だが、施工会社もすぐには引き受けてはくれない。一番多いのは、「クラックの原因は近年の地震が原因です。保証は経年劣化に対する保証であり、自然災害は想定していません。また、保証は構造体に対するもので雑壁には適用されません」という言い回しである。
このような言い訳は、横浜の杭の長さが不足して傾いたマンションでも言われたようだ。
しかし、この程度で負けるわけにはいかない。次の手札として、「壁のクラックにより漏水の恐れがあり、現実的に室内までは漏水していないが、コンクリートの中に水が入っているのは明らかに漏水である」として、躯体の10年保証と防水の10年保証をうまく持ち出していこう。
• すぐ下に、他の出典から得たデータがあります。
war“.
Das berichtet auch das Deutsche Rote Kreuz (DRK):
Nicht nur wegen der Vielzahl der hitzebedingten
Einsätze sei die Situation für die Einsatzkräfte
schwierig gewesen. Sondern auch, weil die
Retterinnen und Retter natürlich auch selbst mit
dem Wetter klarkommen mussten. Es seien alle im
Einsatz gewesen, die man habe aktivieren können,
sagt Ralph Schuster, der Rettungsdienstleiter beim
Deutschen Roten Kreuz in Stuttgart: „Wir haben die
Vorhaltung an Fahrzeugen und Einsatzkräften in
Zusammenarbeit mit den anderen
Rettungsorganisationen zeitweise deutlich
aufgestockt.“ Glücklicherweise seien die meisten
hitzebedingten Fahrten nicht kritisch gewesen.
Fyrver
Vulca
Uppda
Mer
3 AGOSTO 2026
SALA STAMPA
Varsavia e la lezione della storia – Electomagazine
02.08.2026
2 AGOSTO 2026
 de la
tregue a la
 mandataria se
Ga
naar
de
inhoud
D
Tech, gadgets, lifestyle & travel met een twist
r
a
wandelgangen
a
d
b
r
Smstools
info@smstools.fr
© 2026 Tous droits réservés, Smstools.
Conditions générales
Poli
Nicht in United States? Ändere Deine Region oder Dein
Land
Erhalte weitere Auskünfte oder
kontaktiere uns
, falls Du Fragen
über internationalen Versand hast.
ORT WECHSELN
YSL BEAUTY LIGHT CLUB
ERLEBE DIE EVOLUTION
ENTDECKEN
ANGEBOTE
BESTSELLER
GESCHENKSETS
ちなみに、クラックとみなす基準は、「構造耐力上主要な部分について幅0・3ミリ以上であれば施工不良の可能性あり(建設省告示1653号)」となっている。
また、「かぶり厚さ(※)」が足りなかったことで、経年によりクラックが入り鉄筋が現れているような箇所も同様だ。
(※)かぶり厚さとは:鉄筋コンクリート構造において、コンクリート表面から内部の鉄筋表面までの最短距離のこと。
本来のかぶり厚さ(30㎜)を満たさなかったことが原因である。10年以内にこの現象が出るかどうかは微妙だが、かぶりが不足していたのであればそれは施工不良(不法行為)なので、20年以内なら施工会社に責任を問える可能性がある。多少無理筋でも、交渉のカードには使えるだろう。